** Opening Data provided block **

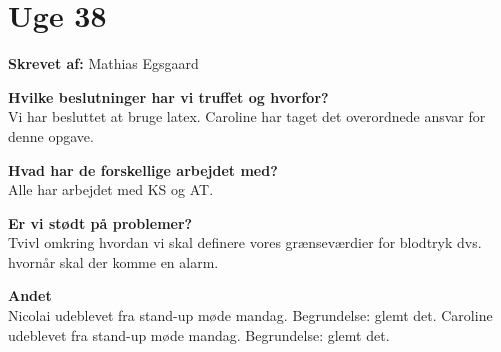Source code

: \section{Uge 38}

\textbf{Skrevet af:} 
Mathias Egsgaard

\textbf{Hvilke beslutninger har vi truffet og hvorfor?} \\
Vi har besluttet at bruge latex. Caroline har taget det overordnede ansvar for denne opgave. 

\textbf{Hvad har de forskellige arbejdet med? } \\
Alle har arbejdet med KS og AT.  

\textbf{Er vi stødt på problemer? } \\
Tvivl omkring hvordan vi skal definere vores grænseværdier for blodtryk dvs. hvornår skal der komme en alarm. 

\textbf{Andet} \\
Nicolai udeblevet fra stand-up møde mandag. Begrundelse: glemt det.
Caroline udeblevet fra stand-up møde mandag. Begrundelse: glemt det.


\clearpage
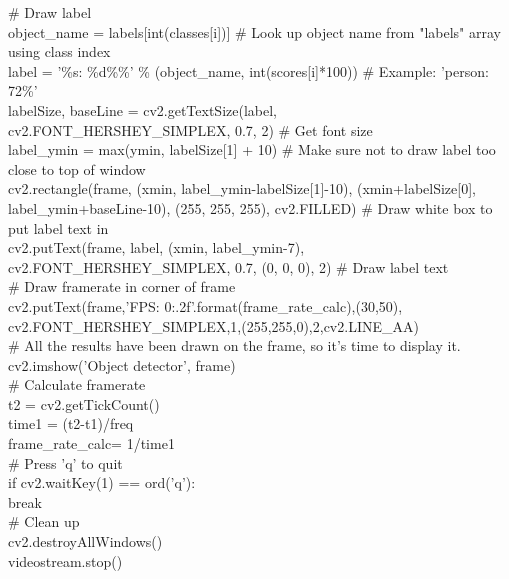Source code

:             \# Draw label\\
            object\_name = labels[int(classes[i])] \# Look up object name from "labels" array using class index\\
            label = '\%s: \%d\%\%' \% (object\_name, int(scores[i]*100)) \# Example: 'person: 72\%'\\
            labelSize, baseLine = cv2.getTextSize(label,\\
            cv2.FONT\_HERSHEY\_SIMPLEX, 0.7, 2) \# Get font size\\
            label\_ymin = max(ymin, labelSize[1] + 10) \# Make sure not to draw label too close to top of window\\
            cv2.rectangle(frame, (xmin, label\_ymin-labelSize[1]-10), (xmin+labelSize[0], label\_ymin+baseLine-10), (255, 255, 255), cv2.FILLED) \# Draw white box to put label text in\\
            cv2.putText(frame, label, (xmin, label\_ymin-7),\\
            cv2.FONT\_HERSHEY\_SIMPLEX, 0.7, (0, 0, 0), 2) \# Draw label text\\

    \# Draw framerate in corner of frame\\
    cv2.putText(frame,'FPS: {0:.2f}'.format(frame\_rate\_calc),(30,50),\\
    cv2.FONT\_HERSHEY\_SIMPLEX,1,(255,255,0),2,cv2.LINE\_AA)\\

    \# All the results have been drawn on the frame, so it's time to display it.\\
    cv2.imshow('Object detector', frame)\\

    \# Calculate framerate\\
    t2 = cv2.getTickCount()\\
    time1 = (t2-t1)/freq\\
    frame\_rate\_calc= 1/time1\\

    \# Press 'q' to quit\\
    if cv2.waitKey(1) == ord('q'):\\
        break\\

\# Clean up\\
cv2.destroyAllWindows()\\
videostream.stop()\\
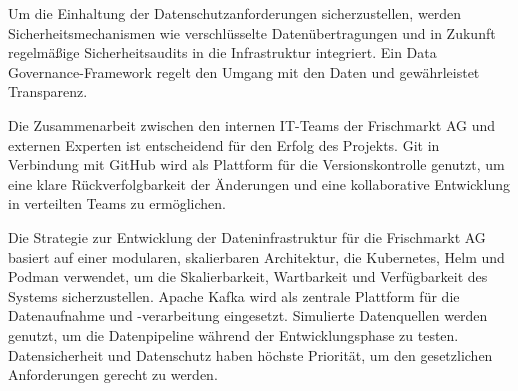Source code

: \documentclass[%
pdftex,
oneside,			%
11pt,				%
parskip=half,		%
headheight = 12pt,	%
headsepline,		%
footsepline,		%
footheight = 16pt,	%
abstracton,		%
DIV=calc,		%
BCOR=8mm,		%
headinclude=false,	%
footinclude=false,	%
listof=totoc,		%
toc=bibliography,	%
]{scrreprt}	%
\begin{document}
    Um die Einhaltung der Datenschutzanforderungen sicherzustellen, werden Sicherheitsmechanismen wie verschlüsselte Datenübertragungen und in Zukunft regelmäßige Sicherheitsaudits in die Infrastruktur integriert.
    Ein Data Governance-Framework regelt den Umgang mit den Daten und gewährleistet Transparenz.


    Die Zusammenarbeit zwischen den internen IT-Teams der Frischmarkt AG und externen Experten ist entscheidend für den Erfolg des Projekts.
    Git in Verbindung mit GitHub wird als Plattform für die Versionskontrolle genutzt, um eine klare Rückverfolgbarkeit der Änderungen und eine kollaborative Entwicklung in verteilten Teams zu ermöglichen.


    Die Strategie zur Entwicklung der Dateninfrastruktur für die Frischmarkt AG basiert auf einer modularen, skalierbaren Architektur, die Kubernetes, Helm und Podman verwendet, um die Skalierbarkeit, Wartbarkeit und Verfügbarkeit des Systems sicherzustellen.
    Apache Kafka wird als zentrale Plattform für die Datenaufnahme und -verarbeitung eingesetzt.
    Simulierte Datenquellen werden genutzt, um die Datenpipeline während der Entwicklungsphase zu testen.
    Datensicherheit und Datenschutz haben höchste Priorität, um den gesetzlichen Anforderungen gerecht zu werden.


\end{document}
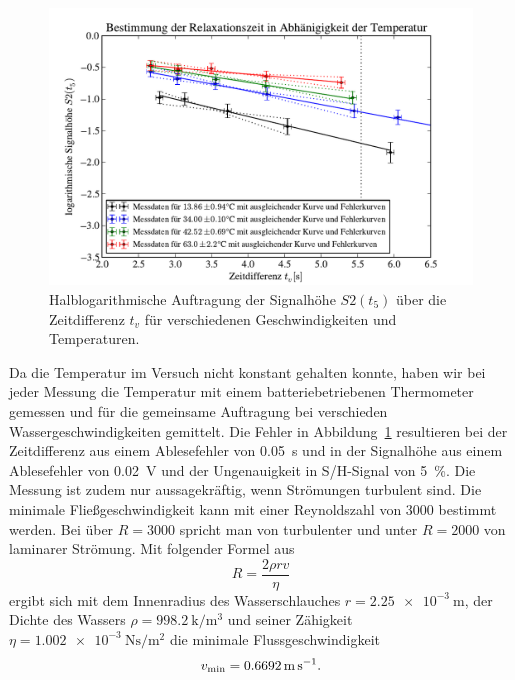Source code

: \documentclass[paper=a4,
	fontsize=10pt,
	DIV=18,
	twocolumn,
	parskip=half
	]{scrartcl}
\numberwithin{equation}{section}    %
\begin{document}
\begin{figure}[htp]
	\begin{center}
		\includegraphics[width=\columnwidth]{Data-Plots/06-relaxation.pdf}
		\caption{Halblogarithmische Auftragung der Signalhöhe $S2(t_5)$ über die Zeitdifferenz $t_v$ für verschiedenen Geschwindigkeiten und Temperaturen.}
		\label{fig.relaxation}
	\end{center}
\end{figure}

Da die Temperatur im Versuch nicht konstant gehalten konnte, haben wir bei jeder Messung die Temperatur mit einem batteriebetriebenen Thermometer gemessen und für die gemeinsame Auftragung bei verschieden Wassergeschwindigkeiten gemittelt. Die Fehler in Abbildung~\ref{fig.relaxation} resultieren bei der Zeitdifferenz aus einem Ablesefehler von \SI{0.05}{\second} und in der Signalhöhe aus einem Ablesefehler von \SI{0.02}{\volt} und der Ungenauigkeit in S/H-Signal von \SI{5}{\percent}.
Die Messung ist zudem nur aussagekräftig, wenn Strömungen turbulent sind. Die minimale Fließgeschwindigkeit kann mit einer Reynoldszahl von 3000 bestimmt werden. Bei über $R = 3000$ spricht man von turbulenter und unter $R=2000$ von laminarer Strömung. Mit folgender Formel aus~\citet{anleitung}
\begin{equation}
	R=\frac{2\rho rv}{\eta}
\end{equation}
ergibt sich mit dem Innenradius des Wasserschlauches $r=\SI{2.25e-3}{\meter}$, der Dichte des Wassers $\rho=\SI{998.2}{\kilo\per\meter^3}$ und seiner Zähigkeit $\eta = \SI{1.002e-3}{\newton\second\per\meter\squared}$ die minimale Flussgeschwindigkeit
\begin{equation}
	v_{\rm min} = \SI{0.6692}{\meter\per\second}.
	\label{eq.vmin}
\end{equation}
\end{document}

** Closing Data provided block **

--- Problem requirements ---
In the lines above, find the word "Caroline" and copy every line it occurs in.

--- Answer for the task ---
Vi har besluttet at bruge latex. Caroline har taget det overordnede ansvar for denne opgave. 
Caroline udeblevet fra stand-up møde mandag. Begrundelse: glemt det.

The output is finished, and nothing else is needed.